Vigny notait dans son Journal, en 1843 : "Tous les grands problèmes de l'humanité peuvent être traités sous forme de vers". C'est ce qu'il fait lui-même dans la série des "Poèmes philosophiques". C'est ce qu'ont fait Parménide, Empédocle, Lucrèce, Ronsard, Lamartine, Hölderlin, et bien d'autres, avec un bonheur très inégal. Car la chose est extrêmement difficile. 

Je me situe de plus en plus résolument à la confluence de la poésie et de la philosophie, en ce lieu inapparent et énigmatique où la pensée, et le sentiment, prennent leur source, avant de se déverser dans les plaines, au risque d'y perdre leur pureté originelle. En ce lieu indescriptible, tout près de l'origine, où le langage prend naissance, dans le tremblement, mal assuré de soi, et tout vibrant encore de la blessure originelle. Ce que le grec nomme " phuein, phusis" : le surgissement hors de l'informe, vers la lumière, ou, en latin, nascor, natura, naissance, nature. Naître, apparaître "ad luminis oras", aux rivages de la lumière. Car c'est la lumière qui attend le nouveau-né, le poème naissant, émergeant à sa nature. Naître, c'est surgir pour la lumière, en désir de lumière.

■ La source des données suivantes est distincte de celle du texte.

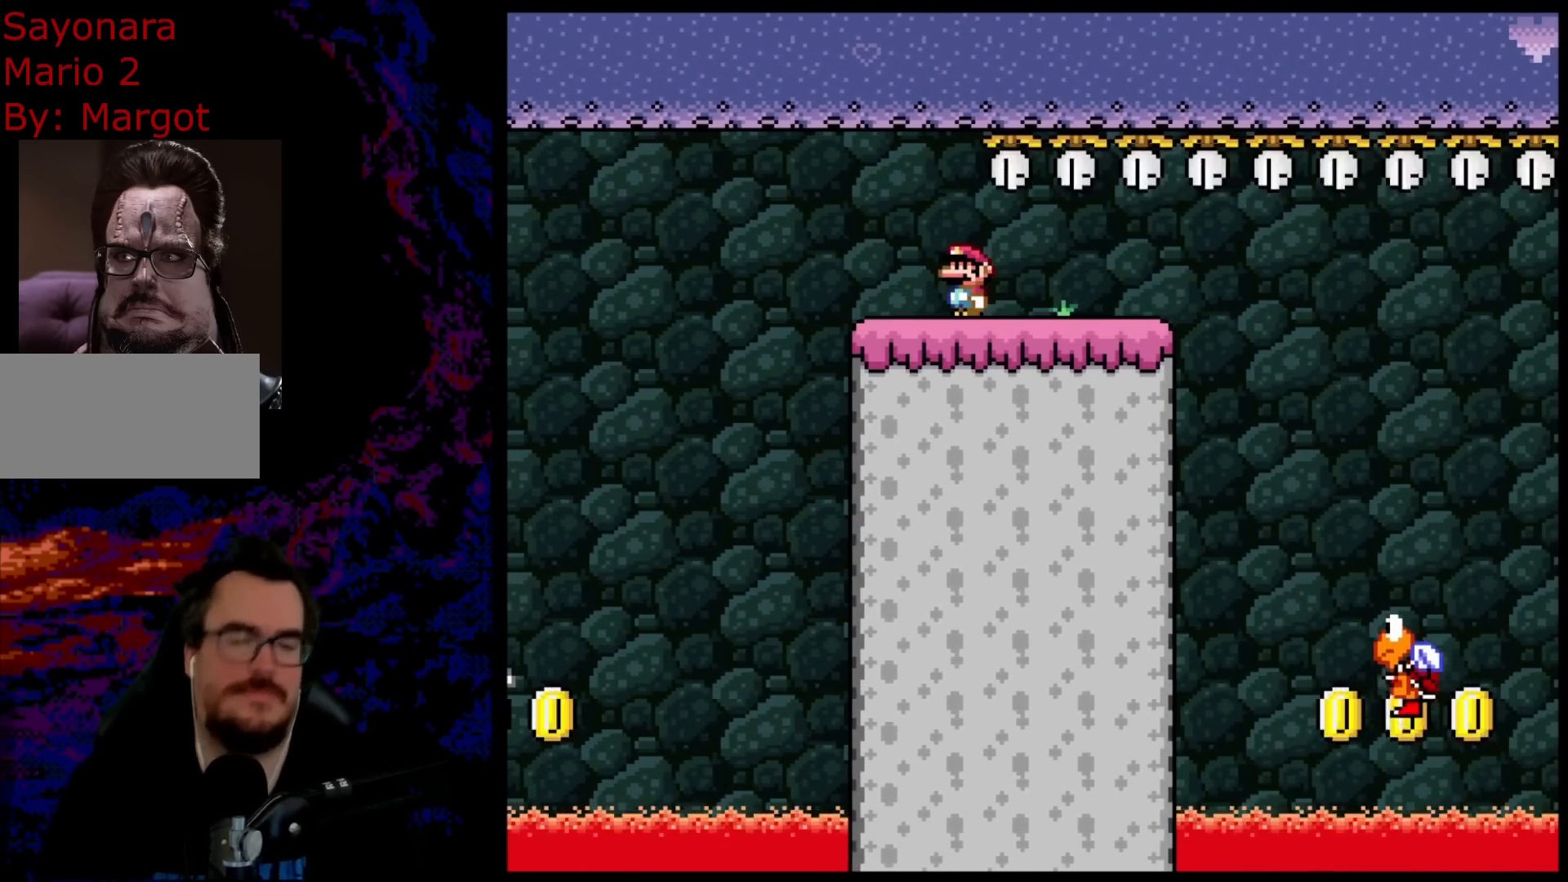
{"buttons": ["B", "Y"], "events": [[200, "DPAD_RIGHT", "down"], [400, "DPAD_RIGHT", "up"]]}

Et la lumière à son tour va se baigner dans la nuit féconde, l'"étonnante" (die staunende Nacht), comme Osiris qui du levant au couchant parcourt la moitié de sa course avant de parcourir, chez les morts, l'autre moitié, du couchant au levant. Cycle intégral, sphère unitive de jour-nuit, unité des contraires.

Le poète est l'homme de l'ombre qui aspire à la lumière et qui de la lumière vient se baigner dans l'océan de la nuit. Voyageur de l'Un-Tout, il se nourrit du Tout, en proclamant l'Un du Tout : présence multiple, inépuisable.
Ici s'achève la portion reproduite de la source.